# airport extreme-who's on my network?



## stephalee (Nov 12, 2007)

Hi, I've been fiddling around with my new airport extreme (the gigabit one) and I can't seem to find a way to see who's connected to my network. Is tthere a special utility I have to download for this and if so could anyone point me in the right directions?

Thanks


----------



## Tom Thomas (Feb 7, 2005)

I also would like that info.
thanks


----------



## John Clay (Jun 25, 2006)

You can look under DHCP clients ("Logs and Statistics" of the AirPort Utility). This will tell you the IP and the MAC of the user, as well as a DHCP client name, if set.


----------



## stephalee (Nov 12, 2007)

Hi John thanks for the quick help, 

but I can't seem to find the Logs and Statistics part in my airport utility. I'm looking at the airport utility found in the utilities folder in applications. I clicked Manual Setup and the only tabs I see are "Airport" "internet" "printers" "disks" and "advanced". Where would I go from here? 

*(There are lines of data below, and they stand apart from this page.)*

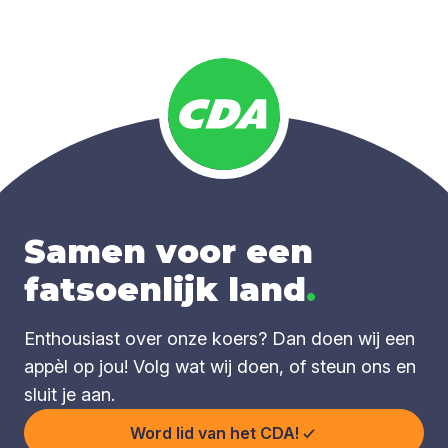
Samen voor een
fatsoenlijk land
.
Enthousiast over onze koers? Dan doen wij een
appèl op jou! Volg wat wij doen, of steun ons en
sluit je aan.
Word lid van het CDA!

I suppose taking a screenshot of some kind would be a lot more helpful but I don't know how. I'm not fully mac literate.


----------



## John Clay (Jun 25, 2006)

It's in the Advanced tab, under Logging and SNMP. Bottom middle, rounded button.


----------



## stephalee (Nov 12, 2007)

ok found it. Thanks!


----------



## HowEver (Jan 11, 2005)

.


----------



## John Clay (Jun 25, 2006)

HowEver said:


> Also, note the feature as described by JC above appears in the "Airport Management Utility" not the "Airport Admin Utility."


Actually, it appears in the AirPort Utility (new version of the AirPort Admin Utility), as required by the new AirPort units.


----------



## jamesB (Jan 28, 2007)

HowEver said:


> Also, note the feature as described by JC above appears in the "Airport Management Utility" not the "Airport Admin Utility."


I think you need to get out more... 
The new Airport Extreme (gigabit) has only 1 utility, "Airport Utility"

jb.


----------



## doole (Jan 6, 2008)

There's also this..


----------



## HowEver (Jan 11, 2005)

,


----------